Adcock remembers being apathetic about school and doing what he wanted. He also remembers the care he received from Shelia and how she intervened to help him take steps to overcome his deep-rooted struggles. 

“I was homeless at around 15 or 16 years old and didn’t care or like school. I was bouncing house-to-house and landing on couches at my buddies,” said Adcock. “It was around the time my mom passed that Shelia entered into the picture. I remember feeling care from her and support through my challenges. I was extremely hard to get stuff out of when we talked, but she stuck with me.”

A note on present from Charlie Lack to the student.

Both graduates were given the gift of encouragement and support. Earlier in December, Lack ran into Shelia and spoke about his plans to provide Christmas gifts to a child in the school system.

“When I was in school, I remembered the school supporting me and others around Christmas.

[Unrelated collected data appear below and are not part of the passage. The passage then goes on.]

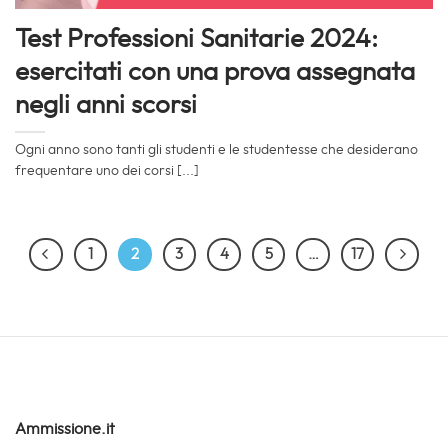
Test Professioni Sanitarie 2024:
esercitati con una prova assegnata
negli anni scorsi
Ogni anno sono tanti gli studenti e le studentesse che desiderano
frequentare uno dei corsi [...]
1
2
3
4
5
…
17
Ammissione.it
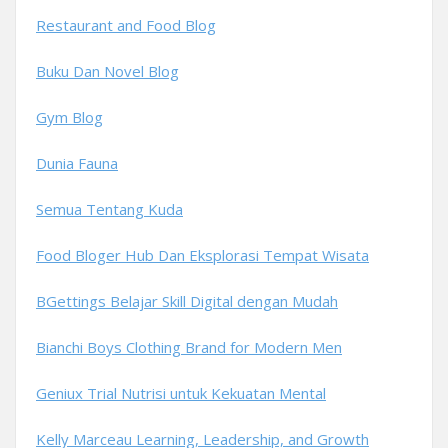
Restaurant and Food Blog
Buku Dan Novel Blog
Gym Blog
Dunia Fauna
Semua Tentang Kuda
Food Bloger Hub Dan Eksplorasi Tempat Wisata
BGettings Belajar Skill Digital dengan Mudah
Bianchi Boys Clothing Brand for Modern Men
Geniux Trial Nutrisi untuk Kekuatan Mental
Kelly Marceau Learning, Leadership, and Growth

I shared with Shelia that I was finally in a position where I can give back and that I had begun saving money to provide gifts to another kid that was walking in the same situation that I was in school,” said Lack. 

Barker received the items from Lack and delivered the gifts to the student. 

“It is amazing to see these two students’ stories come full-circle,” said Barker. “Once the receiver of gifts is now the giver of gifts. They both have overcome so much, and I am proud of them. Their former teachers and school staff are proud of them. They should be proud of themselves. I am blessed to be a small part of their story and believe their stories will inspire students who have walked a similar path to know they can overcome their obstacles too.” 

Lack and Adcock share advice and encouragement to students who might be walking through a challenging home life, letting them know that it starts with opening up, talking about it and surrounding yourself with the right people.  

“I know it’s hard to open up to anyone when you have been hurt by the people who are supposed to love you the most. It will be hard. But if someone is willing to help you, let them. Trust them,” said Lack. “It took me a while, but I am glad I did because I have found a friend in Shelia even now. Make sure to surround yourself with the right people. When you are in that situation, you feel held back or chained down, but you don’t have to stay in that. Meet good people and expand your train of thought.” 

Adcock adds, “Don’t give up on yourself or Jesus. Be strong but let down your pride and allow people to help you. You will get through it and see everything play out on the other side. I had several construction jobs and a couple I was fired from. I worked for one guy, and it was there I realized I wanted to do this on my own. By the grace of God, I am running my own business, and I am blessed.”  

The Putnam County School System continues to educate and train school staff through its team of counselors, psychologists, social workers, and the social-emotional learning coordinator to learn how to help, support and guide students, just like Lack and Adcock.